Sigmund Freud: The Father of Psychoanalysis
Sigmund Freud was born on May 6, 1856, in the Austrian town of Freiberg, now known as the Czech Republic, as the oldest among the eight children of Amalia Nathansohn and Jakob Freud. When he was four years old, his family relocated to Vienna for financial reasons, where he would live and work for the rest of his life.
In 1873, he entered the University of Vienna and studied biology. During graduation, Freud studied and researched psychoanalysis and neurobiology intensely. The brains and nervous tissue of humans and animals fascinated young Freud. He completed his medical education in 1881 and started practising as a clinical assistant at the Vienna General Hospital. In 1885, during his travel to Paris, Freud was attracted to the work and theories of the renowned French neurologist Jean Charcot. Freud worked and learned neuropathology under the guidance of Charcot at the Salpetriere clinic.
His passion towards psychology led him to quit his job and pursue a private practice to treat various psychological disorders. He identified himself as a scientist rather than a doctor and experimented with Charcot's hypnotism technique in treating abnormal mental problems. Freud was deeply influenced by the work of his friend, Josef Breuer, with whom he collaborated in treating hysteria by the process of recalling painful experiences under hypnosis. After a good while of working together, they parted ways on disputes regarding their approach towards patients. Breuer disagreed with Freud emphasising the sexual origins of a patient's neuroses by neglecting other perspectives.
However, Freud became more interested in further studies on neuroses and sexual origins and continued experimenting on the same. Freud's psychoanalytic theory, inspired by Breuer, stated that neuroses originated from deeply traumatic experiences in the patient's past, which had been forgotten and hidden from consciousness. The treatment method encouraged patients to talk about any symptoms they experienced, thus bringing the experiences from their unconscious to consciousness. It confronted the patients intellectually and emotionally. He believed this method could help the patients discharge the traumatic experiences and eliminate neurotic symptoms. Freud married Martha Bernays in 1882 and had six children, including Anna Freud, who went on to become a prominent psychoanalyst herself.
Freud published his second book, The Psychopathology of Everyday Life, in 1901, which gave birth to the famous phrase "Freudian slip".

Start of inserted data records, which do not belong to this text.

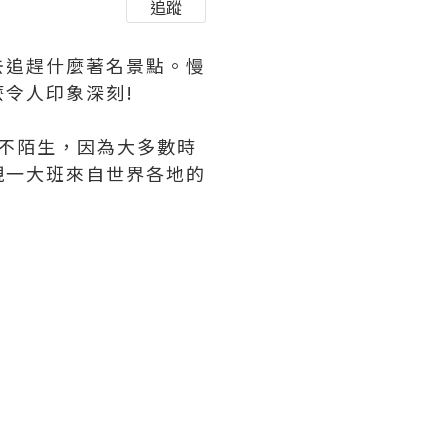
追蹤
去追趕什麼著名景點。慢
令人印象深刻!
個名字絕不陌生，因為大多數時
現一大班來自世界各地的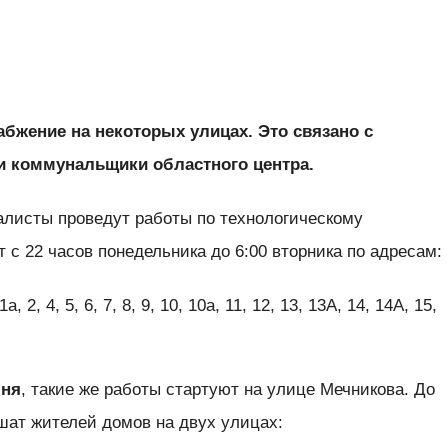
бжение на некоторых улицах. Это связано с
и коммунальщики областного центра.
листы проведут работы по технологическому
 с 22 часов понедельника до 6:00 вторника по адресам:
 2, 4, 5, 6, 7, 8, 9, 10, 10а, 11, 12, 13, 13А, 14, 14А, 15,
юня
, такие же работы стартуют на улице Мечникова. До
шат жителей домов на двух улицах: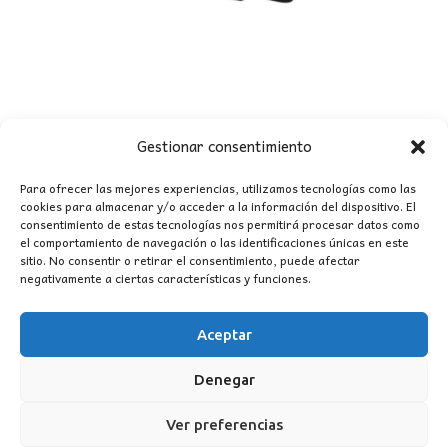
Gestionar consentimiento
Para ofrecer las mejores experiencias, utilizamos tecnologías como las
cookies para almacenar y/o acceder a la información del dispositivo. El
consentimiento de estas tecnologías nos permitirá procesar datos como
el comportamiento de navegación o las identificaciones únicas en este
PROYECTOR LED 10W IP65 NEGRO
sitio. No consentir o retirar el consentimiento, puede afectar
5,30
€
negativamente a ciertas características y funciones.
Aceptar
Denegar
Ver preferencias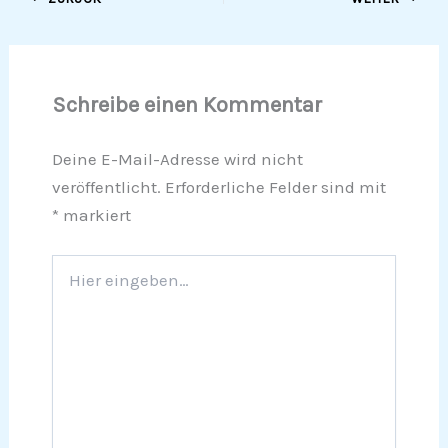
Schreibe einen Kommentar
Deine E-Mail-Adresse wird nicht
veröffentlicht.
Erforderliche Felder sind mit
*
markiert
Hier
eingeben…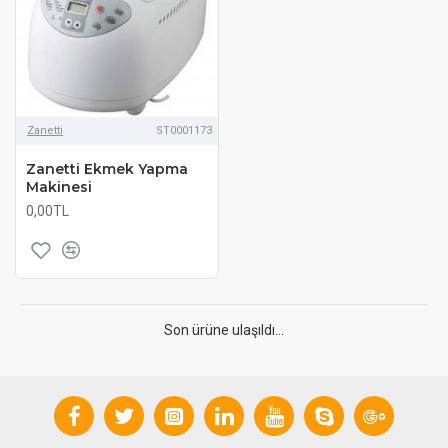
Zanetti
ST0001173
Zanetti Ekmek Yapma
Makinesi
0,00TL
Son ürüne ulaşıldı...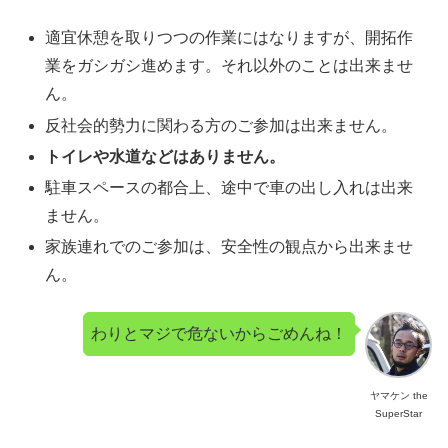
適宜休憩を取りつつの作業にはなりますが、開拓作
業をガシガシ進めます。それ以外のことは出来ませ
ん。
反社会的勢力に関わる方のご参加は出来ません。
トイレや水道などはありません。
駐車スペースの都合上、途中で車の出し入れは出来
ません。
家族連れでのご参加は、安全性の観点から出来ませ
ん。
わりとマジで危ないからごめんね！
ヤマケン the
SuperStar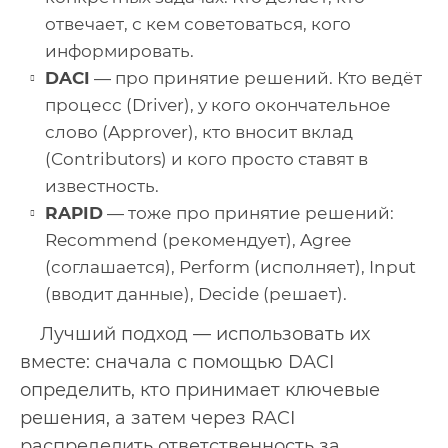
отвечает, с кем советоваться, кого
информировать.
DACI
— про принятие решений. Кто ведёт
процесс (Driver), у кого окончательное
слово (Approver), кто вносит вклад
(Contributors) и кого просто ставят в
известность.
RAPID
— тоже про принятие решений:
Recommend (рекомендует), Agree
(соглашается), Perform (исполняет), Input
(вводит данные), Decide (решает).
Лучший подход — использовать их
вместе: сначала с помощью DACI
определить, кто принимает ключевые
решения, а затем через RACI
распределить ответственность за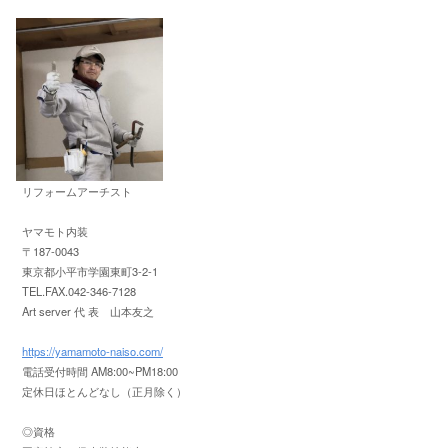
リフォームアーチスト
ヤマモト内装
〒187-0043
東京都小平市学園東町3-2-1
TEL.FAX.042-346-7128
Art server 代 表 山本友之
https://yamamoto-naiso.com/
電話受付時間 AM8:00~PM18:00
定休日ほとんどなし（正月除く）
◎資格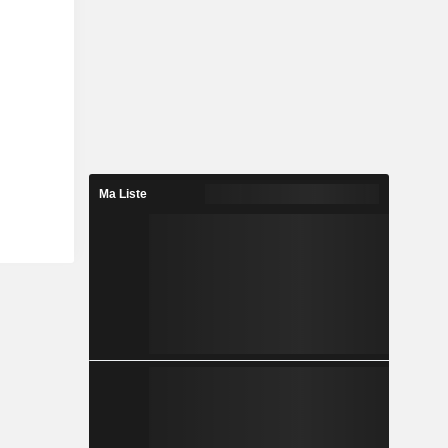
Ma Liste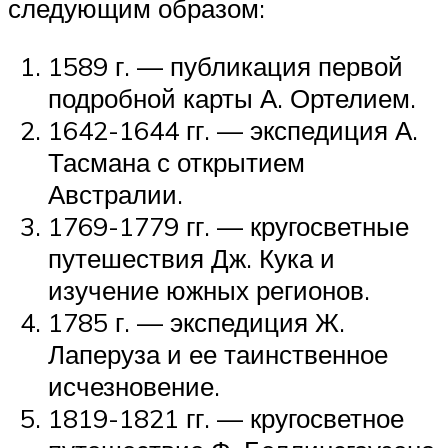
следующим образом:
1589 г. — публикация первой
подробной карты А. Ортелием.
1642-1644 гг. — экспедиция А.
Тасмана с открытием
Австралии.
1769-1779 гг. — кругосветные
путешествия Дж. Кука и
изучение южных регионов.
1785 г. — экспедиция Ж.
Лаперуза и ее таинственное
исчезновение.
1819-1821 гг. — кругосветное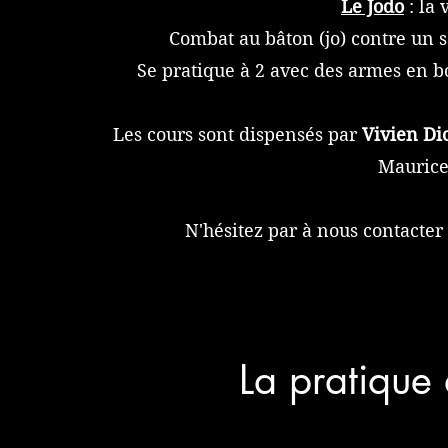
Le Jodo
: la 
Combat au bâton (jo) contre un sa
Se pratique à 2 avec des armes en bo
Les cours sont dispensés par
Vivien Di
Maurice
N'hésitez par à nous contacte
La pratique 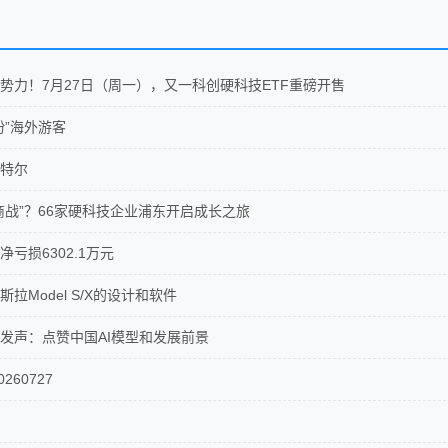
势力！7月27日（周一），又一科创硬科技ETF重磅开售
粉”海外游客
特尔
商战”？66家硬科技企业浦东开启成长之旅
亏损6302.1万元
拉Model S/X的设计和软件
发声：点赞中国AI模型和发展前景
260727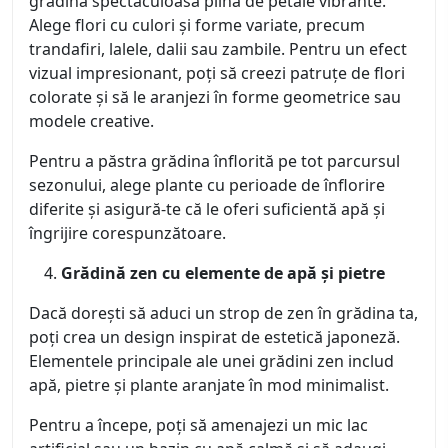
grădină spectaculoasă plină de petale vibrante.
Alege flori cu culori și forme variate, precum
trandafiri, lalele, dalii sau zambile. Pentru un efect
vizual impresionant, poți să creezi patruțe de flori
colorate și să le aranjezi în forme geometrice sau
modele creative.
Pentru a păstra grădina înflorită pe tot parcursul
sezonului, alege plante cu perioade de înflorire
diferite și asigură-te că le oferi suficientă apă și
îngrijire corespunzătoare.
Grădină zen cu elemente de apă și pietre
Dacă dorești să aduci un strop de zen în grădina ta,
poți crea un design inspirat de estetică japoneză.
Elementele principale ale unei grădini zen includ
apă, pietre și plante aranjate în mod minimalist.
Pentru a începe, poți să amenajezi un mic lac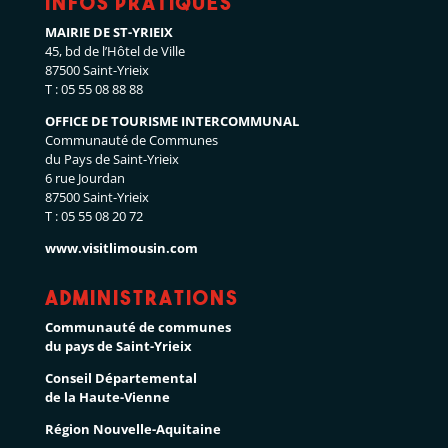
Infos pratiques
MAIRIE DE ST-YRIEIX
45, bd de l’Hôtel de Ville
87500 Saint-Yrieix
T : 05 55 08 88 88
OFFICE DE TOURISME INTERCOMMUNAL
Communauté de Communes
du Pays de Saint-Yrieix
6 rue Jourdan
87500 Saint-Yrieix
T : 05 55 08 20 72
www.visitlimousin.com
Administrations
Communauté de communes
du pays de Saint-Yrieix
Conseil Départemental
de la Haute-Vienne
Région Nouvelle-Aquitaine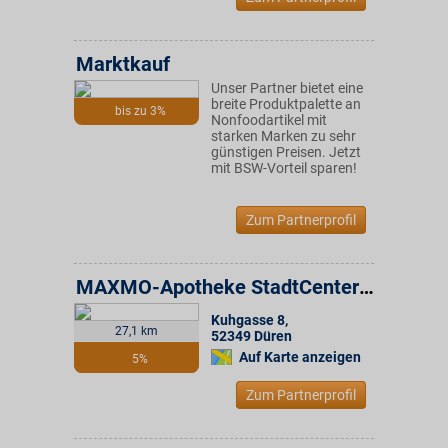
Marktkauf
Unser Partner bietet eine
breite Produktpalette an
bis zu 3%
Nonfoodartikel mit
starken Marken zu sehr
günstigen Preisen. Jetzt
mit BSW-Vorteil sparen!
Zum Partnerprofil
MAXMO-Apotheke StadtCenter Düren
Kuhgasse 8
,
27,1 km
52349
Düren
Auf Karte anzeigen
5%
Zum Partnerprofil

In 1895, Freud published his theories in a research paper titled Studies in Hysteria. Freud proposed that humans have an unconscious in which sexual and aggressive urges compete for supremacy with defences against them. He started the process of intensive self-analysis in 1897, leading to the groundbreaking work The Interpretation of Dreams. The book, published in 1900, became Freud's most important work, in which he argued that dream analysis could give insight into the workings of the unconscious mind. The most controversial topics produced by Freud, such as the Oedipus complex, were discussed in the book. The book was, and remains, one of the most controversial works in psychology.
Freud published his second book, The Psychopathology of Everyday Life, in 1901, which gave birth to the famous phrase "Freudian slip". In 1902, Freud was appointed as the Professor of Neuropathology at the University of Vienna. His third book, Three Essays on the Theory of Sexuality, was published in 1905. The book discussed the relationship between sex and social behaviour. His theories were not accepted by his contemporaries until 1909 when he was invited to give a series of lectures in the United States. Freud's fame grew exponentially after the publication of Five Lectures on Psycho-Analysis in 1916. In 1923 Freud published The Ego and the Id, yet another work that influenced the branch of psychology.
In 1938, Freud fled to England with his family after the Nazis annexed Austria. Freud was diagnosed with oral cancer in 1923 and underwent numerous surgeries. After a long and painful battle with cancer, Freud died on September 23, 1939. Infantile sexuality, Oedipus complex, and penis envy are some of the most controversial theories proposed by Freud. However, his over-emphasis on sexuality was the most criticised. Though his works have been both lauded and heavily criticised in his time and now, Sigmund Freud undoubtedly remains the most influential figure in the history of psychology.